**Exercise description**: Among the entries below, extract exactly the lines that run from the one with "110: (318, 421)" through the one with "171: (511, 711)", both ends included.

Data items
_ _ _ _

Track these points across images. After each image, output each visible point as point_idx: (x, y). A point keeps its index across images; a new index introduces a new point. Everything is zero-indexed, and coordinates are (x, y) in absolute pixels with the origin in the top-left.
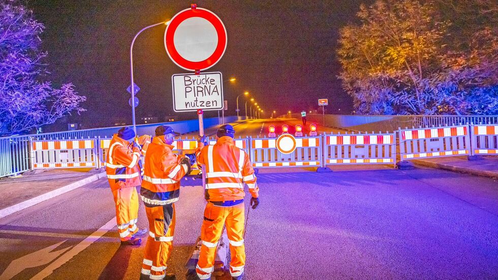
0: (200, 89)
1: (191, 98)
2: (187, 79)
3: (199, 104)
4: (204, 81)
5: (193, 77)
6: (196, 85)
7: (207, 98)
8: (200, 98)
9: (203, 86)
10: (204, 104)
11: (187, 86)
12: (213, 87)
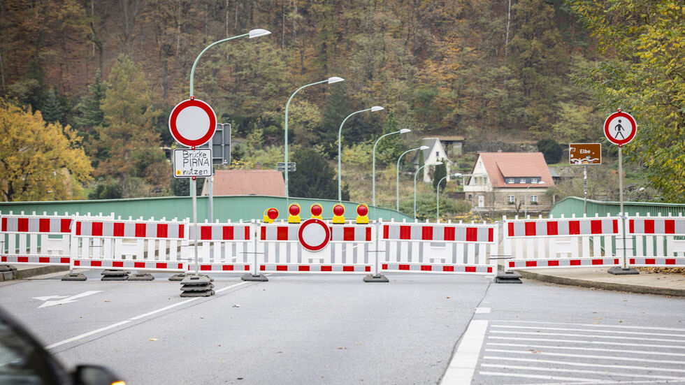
0: (195, 161)
1: (188, 167)
2: (185, 152)
3: (194, 172)
4: (198, 155)
5: (190, 152)
6: (192, 158)
7: (199, 168)
8: (195, 167)
9: (197, 159)
10: (198, 172)
11: (185, 158)
12: (205, 159)
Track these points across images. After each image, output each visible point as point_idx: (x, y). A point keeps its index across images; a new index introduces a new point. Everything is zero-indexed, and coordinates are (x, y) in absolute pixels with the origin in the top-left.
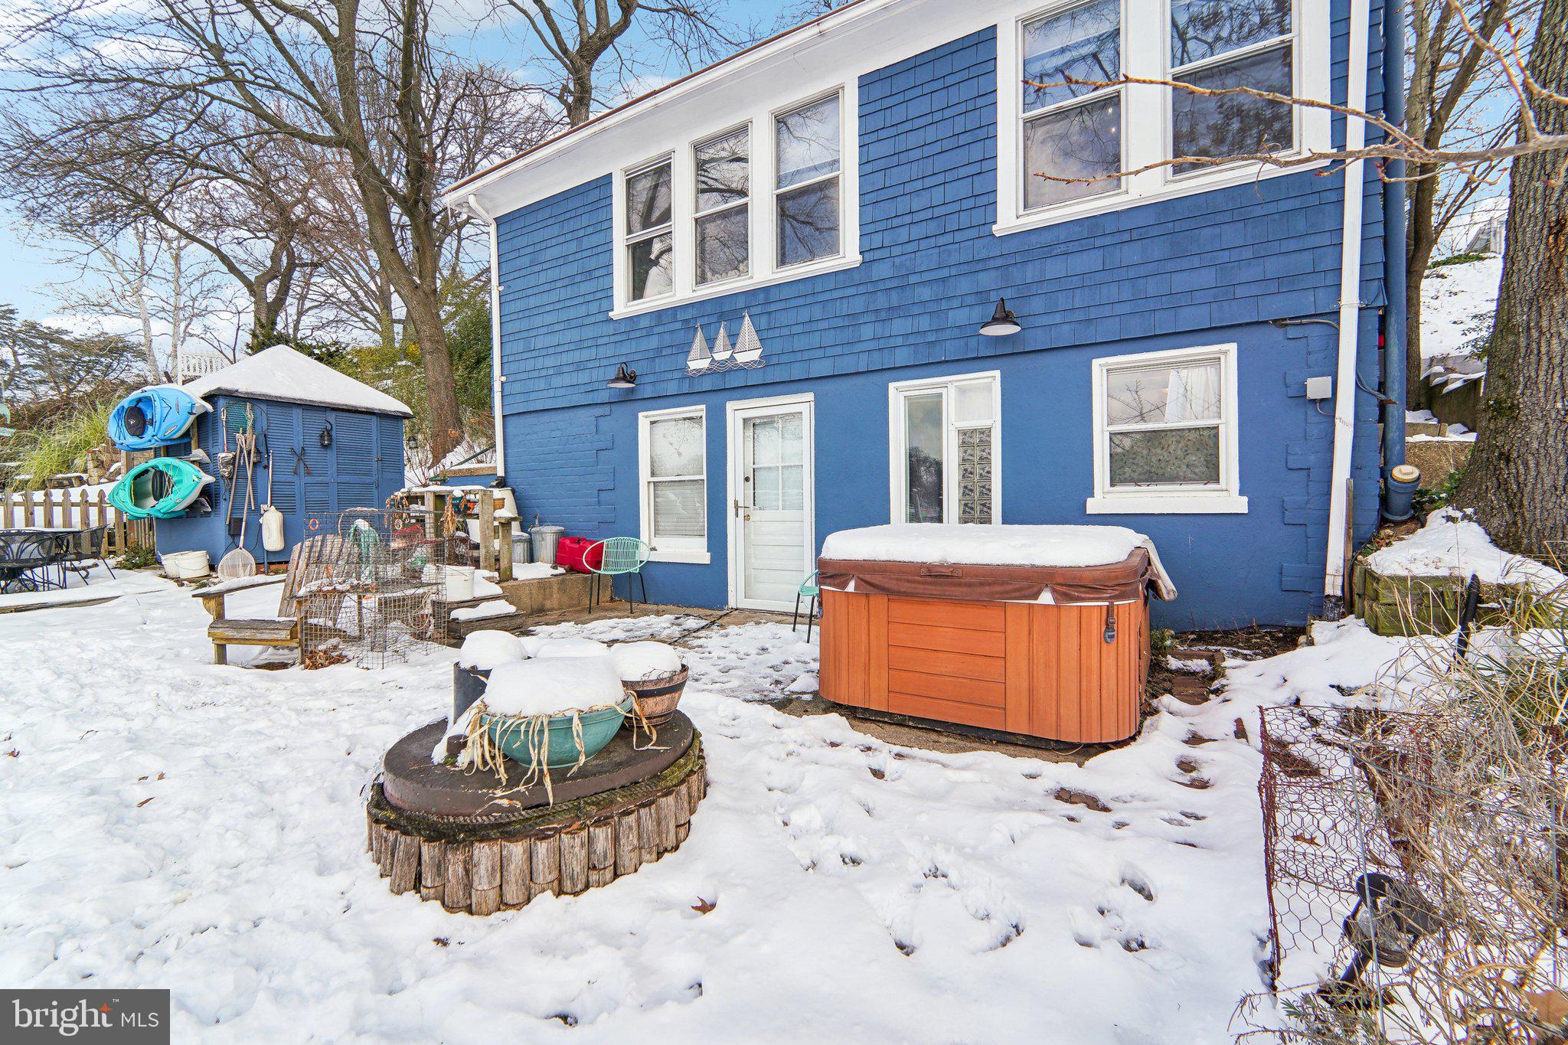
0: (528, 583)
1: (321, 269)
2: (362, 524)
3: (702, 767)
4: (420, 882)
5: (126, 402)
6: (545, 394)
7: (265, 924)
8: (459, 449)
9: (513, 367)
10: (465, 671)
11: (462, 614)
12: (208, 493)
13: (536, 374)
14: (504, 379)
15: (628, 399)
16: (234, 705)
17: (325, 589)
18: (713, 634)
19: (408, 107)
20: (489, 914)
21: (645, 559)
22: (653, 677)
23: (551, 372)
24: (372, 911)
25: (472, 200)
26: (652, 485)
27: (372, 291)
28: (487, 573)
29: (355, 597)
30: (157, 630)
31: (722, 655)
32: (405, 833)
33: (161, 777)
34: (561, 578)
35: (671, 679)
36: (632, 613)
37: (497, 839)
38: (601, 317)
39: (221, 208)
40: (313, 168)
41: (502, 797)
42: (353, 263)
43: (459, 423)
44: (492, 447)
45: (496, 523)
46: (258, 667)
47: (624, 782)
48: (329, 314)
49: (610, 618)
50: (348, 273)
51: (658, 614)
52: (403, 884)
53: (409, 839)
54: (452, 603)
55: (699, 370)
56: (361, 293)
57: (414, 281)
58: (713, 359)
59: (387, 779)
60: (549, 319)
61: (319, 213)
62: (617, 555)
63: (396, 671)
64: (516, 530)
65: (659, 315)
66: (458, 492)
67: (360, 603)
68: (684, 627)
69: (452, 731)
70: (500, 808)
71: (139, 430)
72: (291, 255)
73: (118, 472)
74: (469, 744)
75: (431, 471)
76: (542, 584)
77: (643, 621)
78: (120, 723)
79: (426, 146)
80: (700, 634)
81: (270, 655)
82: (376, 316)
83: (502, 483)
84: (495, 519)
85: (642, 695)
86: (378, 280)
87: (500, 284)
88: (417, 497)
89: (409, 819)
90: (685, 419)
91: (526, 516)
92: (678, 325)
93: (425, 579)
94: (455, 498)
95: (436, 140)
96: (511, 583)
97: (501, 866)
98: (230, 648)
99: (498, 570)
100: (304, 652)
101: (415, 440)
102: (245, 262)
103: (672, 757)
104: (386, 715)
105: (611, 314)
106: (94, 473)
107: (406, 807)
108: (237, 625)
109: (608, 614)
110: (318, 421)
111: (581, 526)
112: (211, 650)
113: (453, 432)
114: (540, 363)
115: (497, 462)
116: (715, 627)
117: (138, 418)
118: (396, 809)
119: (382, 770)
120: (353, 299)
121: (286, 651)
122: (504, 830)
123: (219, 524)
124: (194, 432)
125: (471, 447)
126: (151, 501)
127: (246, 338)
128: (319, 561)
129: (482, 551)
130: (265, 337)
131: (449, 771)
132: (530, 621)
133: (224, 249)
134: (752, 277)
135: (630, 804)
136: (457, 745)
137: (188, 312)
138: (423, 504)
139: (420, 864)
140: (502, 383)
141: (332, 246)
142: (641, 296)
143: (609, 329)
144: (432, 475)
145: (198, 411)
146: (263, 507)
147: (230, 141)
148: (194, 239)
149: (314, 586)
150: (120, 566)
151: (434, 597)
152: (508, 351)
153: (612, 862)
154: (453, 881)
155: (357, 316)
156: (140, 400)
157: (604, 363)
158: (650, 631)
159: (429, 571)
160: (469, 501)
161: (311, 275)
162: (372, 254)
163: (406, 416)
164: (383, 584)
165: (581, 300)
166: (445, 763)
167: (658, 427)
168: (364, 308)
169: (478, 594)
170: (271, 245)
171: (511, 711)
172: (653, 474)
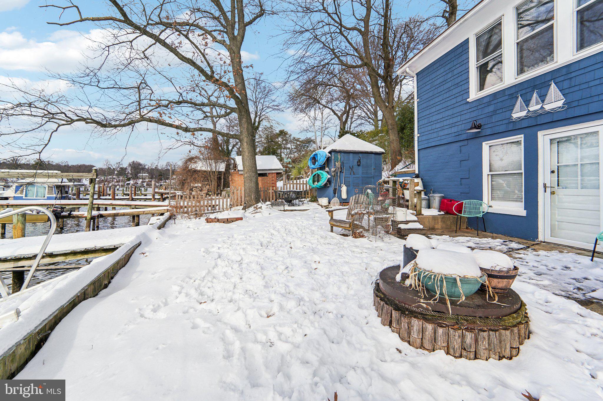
0: (428, 217)
1: (357, 108)
2: (369, 191)
3: (527, 322)
4: (391, 324)
5: (312, 156)
6: (436, 139)
7: (344, 317)
8: (400, 164)
9: (423, 130)
10: (407, 248)
11: (402, 226)
12: (329, 181)
13: (432, 131)
14: (419, 135)
15: (476, 136)
16: (335, 245)
17: (359, 212)
18: (529, 253)
19: (385, 44)
20: (417, 348)
21: (486, 211)
22: (497, 269)
23: (439, 129)
24: (375, 328)
25: (408, 70)
26: (490, 176)
27: (372, 112)
28: (411, 211)
29: (367, 216)
30: (317, 220)
31: (536, 265)
32: (387, 304)
33: (319, 263)
34: (442, 216)
35: (508, 272)
36: (478, 236)
37: (421, 319)
38: (464, 102)
39: (332, 96)
40: (356, 76)
41: (423, 303)
42: (366, 104)
43: (401, 154)
44: (413, 162)
45: (415, 192)
46: (340, 235)
47: (481, 315)
48: (359, 122)
49: (467, 236)
50: (365, 107)
51: (493, 238)
52: (385, 322)
53: (388, 306)
54: (398, 222)
55: (519, 118)
56: (368, 113)
57: (386, 105)
58: (529, 111)
59: (381, 282)
60: (438, 108)
61: (357, 90)
62: (470, 208)
63: (380, 244)
64: (423, 196)
65: (495, 95)
66: (401, 180)
67: (369, 218)
68: (509, 246)
69: (403, 270)
70: (422, 307)
71: (314, 163)
72: (350, 105)
73: (309, 175)
74: (410, 277)
75: (391, 172)
76: (434, 217)
77: (484, 240)
78: (309, 244)
79: (391, 56)
80: (520, 251)
81: (344, 232)
82: (373, 120)
83: (417, 176)
84: (415, 190)
85: (490, 276)
86: (374, 107)
87: (418, 99)
88: (386, 182)
89: (388, 299)
90: (507, 143)
91: (427, 189)
92: (507, 97)
93: (389, 212)
94: (400, 182)
95: (394, 53)
96: (421, 216)
97: (422, 331)
98: (334, 227)
99: (416, 210)
100: (353, 232)
101: (386, 161)
102: (338, 111)
103: (508, 311)
104: (377, 258)
105: (468, 100)
106: (305, 175)
107: (387, 294)
108: (336, 221)
109: (466, 235)
110: (357, 157)
111: (452, 194)
112: (330, 229)
113: (399, 158)
114: (434, 127)
115: (416, 168)
116: (530, 249)
117: (314, 160)
118: (383, 294)
119: (379, 278)
120: (366, 115)
121: (348, 231)
122: (424, 317)
123: (331, 190)
124: (326, 163)
125: (405, 163)
126: (316, 183)
127: (338, 134)
128: (357, 203)
129: (410, 203)
130: (343, 133)
131: (402, 285)
132: (429, 232)
133: (333, 108)
134: (557, 62)
135: (484, 327)
136: (405, 277)
137: (324, 129)
138: (389, 184)
139: (391, 317)
140: (418, 137)
141: (360, 99)
142: (483, 89)
143: (468, 106)
144: (391, 174)
145: (327, 157)
146: (342, 185)
147: (335, 76)
148: (326, 107)
149: (356, 211)
150: (310, 201)
151: (392, 219)
152: (421, 123)
153: (474, 350)
154: (403, 329)
155: (367, 121)
156: (315, 155)
157: (464, 122)
158: (489, 246)
159: (391, 209)
160: (405, 183)
161: (354, 110)
162: (372, 99)
163: (383, 153)
164: (377, 212)
165: (453, 97)
166: (400, 282)
167: (493, 149)
168: (369, 118)
169: (408, 219)
170: (344, 104)
171: (428, 269)
172: (490, 171)
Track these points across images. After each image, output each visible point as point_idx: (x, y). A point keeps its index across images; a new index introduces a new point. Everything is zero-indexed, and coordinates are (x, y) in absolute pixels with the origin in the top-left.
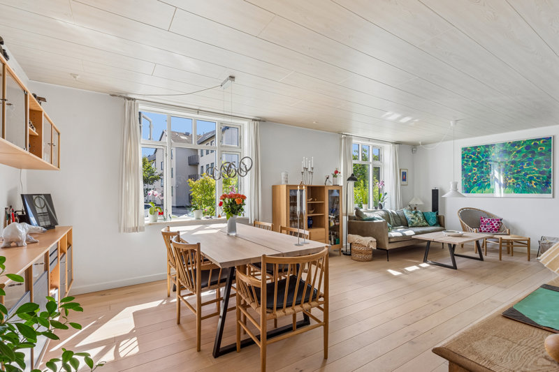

_ _ _ _

**Solution**:
110: (318, 421)
111: (581, 526)
112: (211, 650)
113: (453, 432)
114: (540, 363)
115: (497, 462)
116: (715, 627)
117: (138, 418)
118: (396, 809)
119: (382, 770)
120: (353, 299)
121: (286, 651)
122: (504, 830)
123: (219, 524)
124: (194, 432)
125: (471, 447)
126: (151, 501)
127: (246, 338)
128: (319, 561)
129: (482, 551)
130: (265, 337)
131: (449, 771)
132: (530, 621)
133: (224, 249)
134: (752, 277)
135: (630, 804)
136: (457, 745)
137: (188, 312)
138: (423, 504)
139: (420, 864)
140: (502, 383)
141: (332, 246)
142: (641, 296)
143: (609, 329)
144: (432, 475)
145: (198, 411)
146: (263, 507)
147: (230, 141)
148: (194, 239)
149: (314, 586)
150: (120, 566)
151: (434, 597)
152: (508, 351)
153: (612, 862)
154: (453, 881)
155: (357, 316)
156: (140, 400)
157: (604, 363)
158: (650, 631)
159: (429, 571)
160: (469, 501)
161: (311, 275)
162: (372, 254)
163: (406, 416)
164: (383, 584)
165: (581, 300)
166: (445, 763)
167: (658, 427)
168: (364, 308)
169: (478, 594)
170: (271, 245)
171: (511, 711)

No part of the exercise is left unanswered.